— Start —
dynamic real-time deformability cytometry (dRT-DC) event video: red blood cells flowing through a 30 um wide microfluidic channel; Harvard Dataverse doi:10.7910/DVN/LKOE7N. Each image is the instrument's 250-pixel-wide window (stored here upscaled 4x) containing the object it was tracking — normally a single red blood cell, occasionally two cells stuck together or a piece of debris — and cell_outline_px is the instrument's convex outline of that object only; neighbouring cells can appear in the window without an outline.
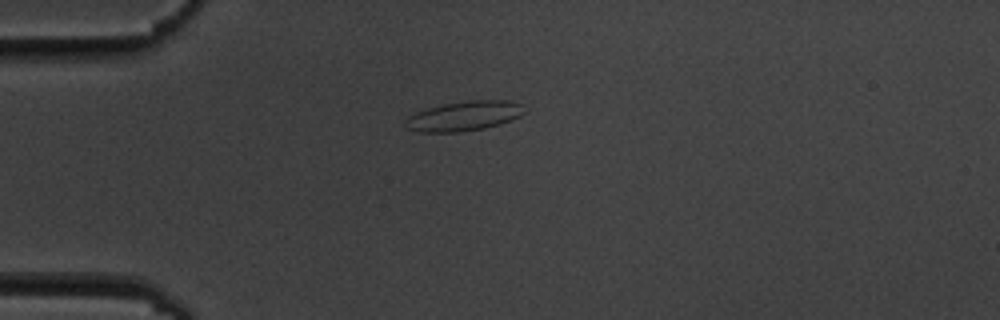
{"species": "common noctule bat (a hibernating species)", "species_latin": "Nyctalus noctula", "temperature_condition": "cold", "stored_images_in_passage": 5, "camera_frame_rate_fps": 3000, "um_per_image_px": 0.085, "animal": {"sex": "male", "body_mass_g": 19.5, "forearm_length_mm": 54.6}, "frame": {"image": 1, "passage_image": 1, "time_ms": 0.0, "image_size_px": [1000, 320], "cell_outline_px": [[524, 112], [520, 116], [512, 120], [500, 124], [484, 128], [460, 132], [420, 132], [408, 128], [404, 124], [404, 120], [408, 116], [416, 112], [428, 108], [444, 104], [468, 100], [512, 100], [520, 104]], "centroid_in_image_um": [39.44, 9.86], "position_along_channel_um": 45.6, "area_um2": 20.58}}
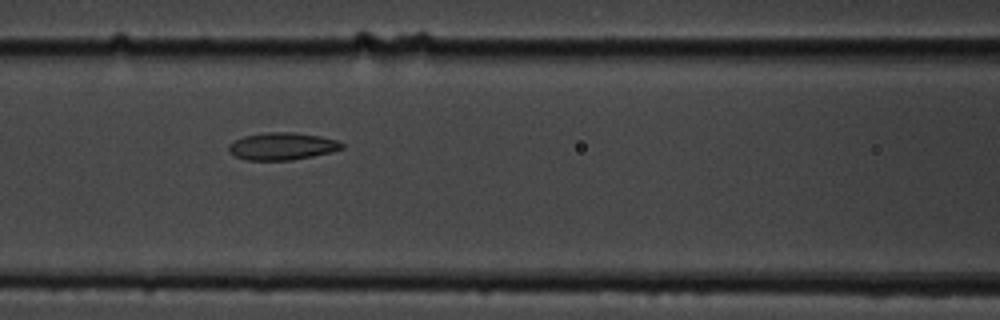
{"frame": {"image": 2, "passage_image": 4, "time_ms": 3.333, "image_size_px": [1000, 320], "cell_outline_px": [[344, 148], [332, 152], [292, 160], [248, 160], [236, 156], [228, 152], [228, 144], [244, 136], [264, 132], [292, 132], [320, 136], [336, 140], [344, 144]], "centroid_in_image_um": [23.98, 12.43], "position_along_channel_um": 142.6, "area_um2": 18.03}}
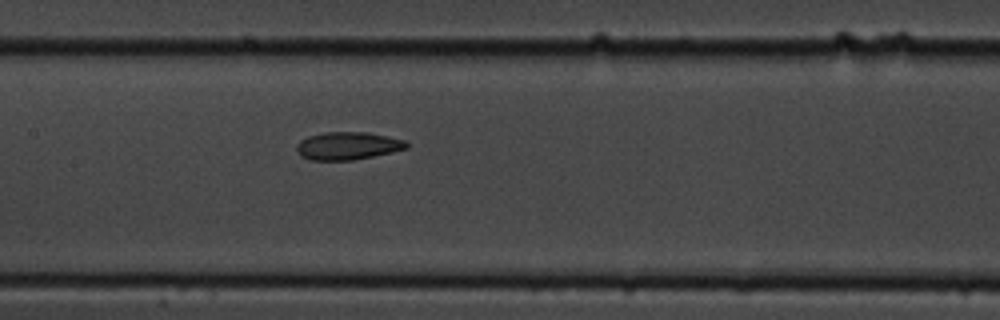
{"frame": {"image": 3, "passage_image": 5, "time_ms": 4.333, "image_size_px": [1000, 320], "cell_outline_px": [[408, 148], [392, 152], [352, 160], [308, 160], [300, 156], [296, 152], [296, 144], [300, 140], [308, 136], [324, 132], [368, 132], [388, 136], [404, 140], [408, 144]], "centroid_in_image_um": [29.51, 12.39], "position_along_channel_um": 177.9, "area_um2": 17.92}}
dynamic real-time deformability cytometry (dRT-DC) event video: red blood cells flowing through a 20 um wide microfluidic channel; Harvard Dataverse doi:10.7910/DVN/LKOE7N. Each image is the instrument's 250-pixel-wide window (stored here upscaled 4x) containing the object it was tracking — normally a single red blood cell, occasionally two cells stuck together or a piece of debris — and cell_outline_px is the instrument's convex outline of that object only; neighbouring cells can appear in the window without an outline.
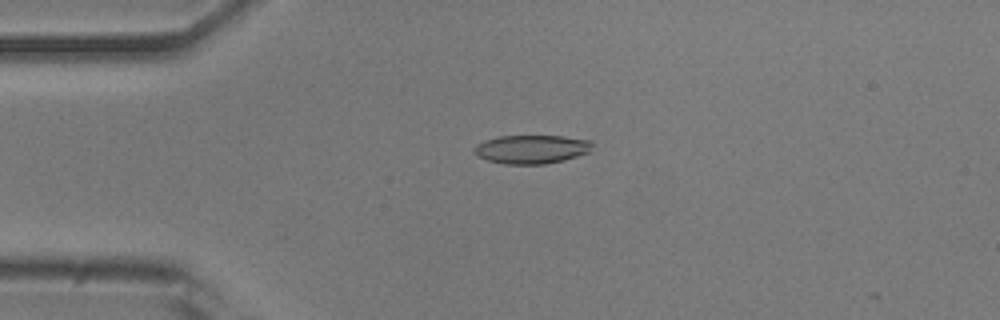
{"species": "common noctule bat (a hibernating species)", "species_latin": "Nyctalus noctula", "temperature_condition": "room temperature", "stored_images_in_passage": 44, "camera_frame_rate_fps": 3000, "um_per_image_px": 0.085, "animal": {"sex": "male", "body_mass_g": 20.5, "forearm_length_mm": 52.5}, "frame": {"image": 1, "passage_image": 4, "time_ms": 1.0, "image_size_px": [1000, 320], "cell_outline_px": [[592, 144], [588, 152], [576, 156], [544, 164], [504, 164], [488, 160], [476, 156], [476, 144], [484, 140], [496, 136], [564, 136], [592, 140]], "centroid_in_image_um": [45.16, 12.67], "position_along_channel_um": 39.8, "area_um2": 19.54}}
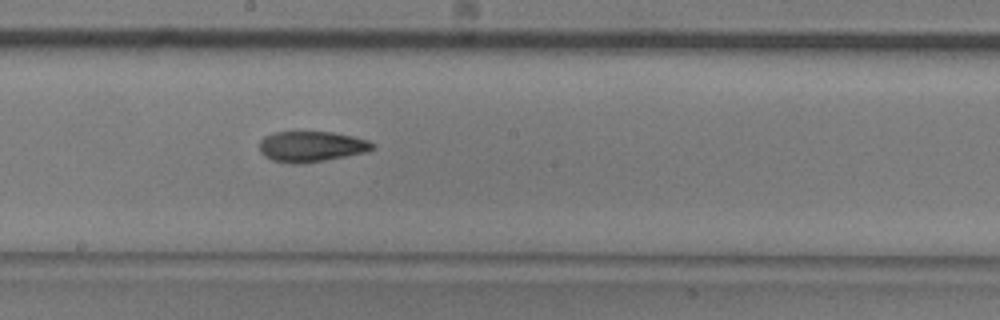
{"frame": {"image": 2, "passage_image": 20, "time_ms": 6.333, "image_size_px": [1000, 320], "cell_outline_px": [[376, 148], [364, 152], [324, 160], [300, 164], [292, 164], [272, 160], [264, 156], [260, 152], [260, 140], [264, 136], [272, 132], [332, 132], [352, 136], [368, 140], [376, 144]], "centroid_in_image_um": [26.44, 12.45], "position_along_channel_um": 221.8, "area_um2": 20.17}}
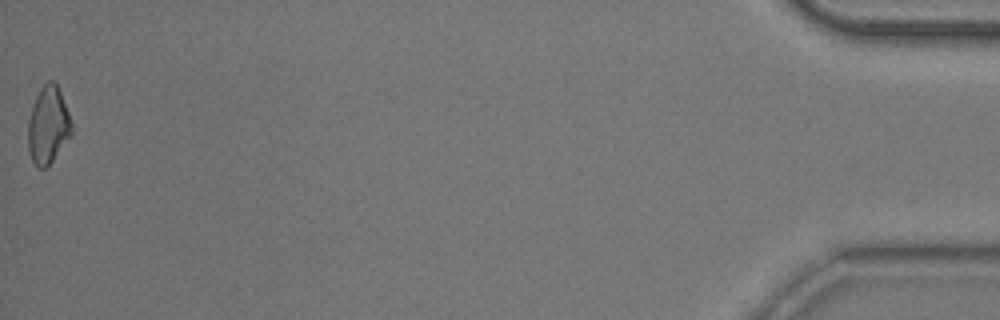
{"frame": {"image": 3, "passage_image": 44, "time_ms": 14.333, "image_size_px": [1000, 320], "cell_outline_px": [[72, 136], [52, 160], [44, 168], [40, 168], [32, 160], [28, 148], [28, 120], [36, 96], [40, 88], [48, 80], [52, 80], [56, 84], [60, 92], [68, 112], [72, 124]], "centroid_in_image_um": [4.09, 10.63], "position_along_channel_um": 431.1, "area_um2": 19.36}, "authors_computed_cell_mechanics": {"area_um2": 19.7965, "velocity_mm_per_s": 3.8686, "shape_relaxation_time_tau1_ms": 4.7479, "shape_relaxation_time_tau2_ms": 3.1171, "deformation_change_tau1": 0.1185, "deformation_change_tau2": 0.0901}}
— End —
### REQUIRED WORK
Would you return the data exactly as written, without the pictures?

### SOLUTION TO THIS TASK
dynamic real-time deformability cytometry (dRT-DC) event video: red blood cells flowing through a 30 um wide microfluidic channel; Harvard Dataverse doi:10.7910/DVN/LKOE7N. Each image is the instrument's 250-pixel-wide window (stored here upscaled 4x) containing the object it was tracking — normally a single red blood cell, occasionally two cells stuck together or a piece of debris — and cell_outline_px is the instrument's convex outline of that object only; neighbouring cells can appear in the window without an outline.
{"species": "common noctule bat (a hibernating species)", "species_latin": "Nyctalus noctula", "temperature_condition": "cold", "stored_images_in_passage": 5, "camera_frame_rate_fps": 3000, "um_per_image_px": 0.085, "animal": {"sex": "male", "body_mass_g": 19.5, "forearm_length_mm": 54.6}, "frame": {"image": 1, "passage_image": 1, "time_ms": 0.0, "image_size_px": [1000, 320], "cell_outline_px": [[524, 112], [520, 116], [512, 120], [500, 124], [484, 128], [460, 132], [420, 132], [408, 128], [404, 124], [404, 120], [408, 116], [416, 112], [428, 108], [444, 104], [468, 100], [512, 100], [520, 104]], "centroid_in_image_um": [39.44, 9.86], "position_along_channel_um": 45.6, "area_um2": 20.58}}
{"frame": {"image": 2, "passage_image": 4, "time_ms": 3.333, "image_size_px": [1000, 320], "cell_outline_px": [[344, 148], [332, 152], [292, 160], [248, 160], [236, 156], [228, 152], [228, 144], [244, 136], [264, 132], [292, 132], [320, 136], [336, 140], [344, 144]], "centroid_in_image_um": [23.98, 12.43], "position_along_channel_um": 142.6, "area_um2": 18.03}}
{"frame": {"image": 3, "passage_image": 5, "time_ms": 4.333, "image_size_px": [1000, 320], "cell_outline_px": [[408, 148], [392, 152], [352, 160], [308, 160], [300, 156], [296, 152], [296, 144], [300, 140], [308, 136], [324, 132], [368, 132], [388, 136], [404, 140], [408, 144]], "centroid_in_image_um": [29.51, 12.39], "position_along_channel_um": 177.9, "area_um2": 17.92}}
dynamic real-time deformability cytometry (dRT-DC) event video: red blood cells flowing through a 20 um wide microfluidic channel; Harvard Dataverse doi:10.7910/DVN/LKOE7N. Each image is the instrument's 250-pixel-wide window (stored here upscaled 4x) containing the object it was tracking — normally a single red blood cell, occasionally two cells stuck together or a piece of debris — and cell_outline_px is the instrument's convex outline of that object only; neighbouring cells can appear in the window without an outline.
{"species": "common noctule bat (a hibernating species)", "species_latin": "Nyctalus noctula", "temperature_condition": "room temperature", "stored_images_in_passage": 44, "camera_frame_rate_fps": 3000, "um_per_image_px": 0.085, "animal": {"sex": "male", "body_mass_g": 20.5, "forearm_length_mm": 52.5}, "frame": {"image": 1, "passage_image": 4, "time_ms": 1.0, "image_size_px": [1000, 320], "cell_outline_px": [[592, 144], [588, 152], [576, 156], [544, 164], [504, 164], [488, 160], [476, 156], [476, 144], [484, 140], [496, 136], [564, 136], [592, 140]], "centroid_in_image_um": [45.16, 12.67], "position_along_channel_um": 39.8, "area_um2": 19.54}}
{"frame": {"image": 2, "passage_image": 20, "time_ms": 6.333, "image_size_px": [1000, 320], "cell_outline_px": [[376, 148], [364, 152], [324, 160], [300, 164], [292, 164], [272, 160], [264, 156], [260, 152], [260, 140], [264, 136], [272, 132], [332, 132], [352, 136], [368, 140], [376, 144]], "centroid_in_image_um": [26.44, 12.45], "position_along_channel_um": 221.8, "area_um2": 20.17}}
{"frame": {"image": 3, "passage_image": 44, "time_ms": 14.333, "image_size_px": [1000, 320], "cell_outline_px": [[72, 136], [52, 160], [44, 168], [40, 168], [32, 160], [28, 148], [28, 120], [36, 96], [40, 88], [48, 80], [52, 80], [56, 84], [60, 92], [68, 112], [72, 124]], "centroid_in_image_um": [4.09, 10.63], "position_along_channel_um": 431.1, "area_um2": 19.36}, "authors_computed_cell_mechanics": {"area_um2": 19.7965, "velocity_mm_per_s": 3.8686, "shape_relaxation_time_tau1_ms": 4.7479, "shape_relaxation_time_tau2_ms": 3.1171, "deformation_change_tau1": 0.1185, "deformation_change_tau2": 0.0901}}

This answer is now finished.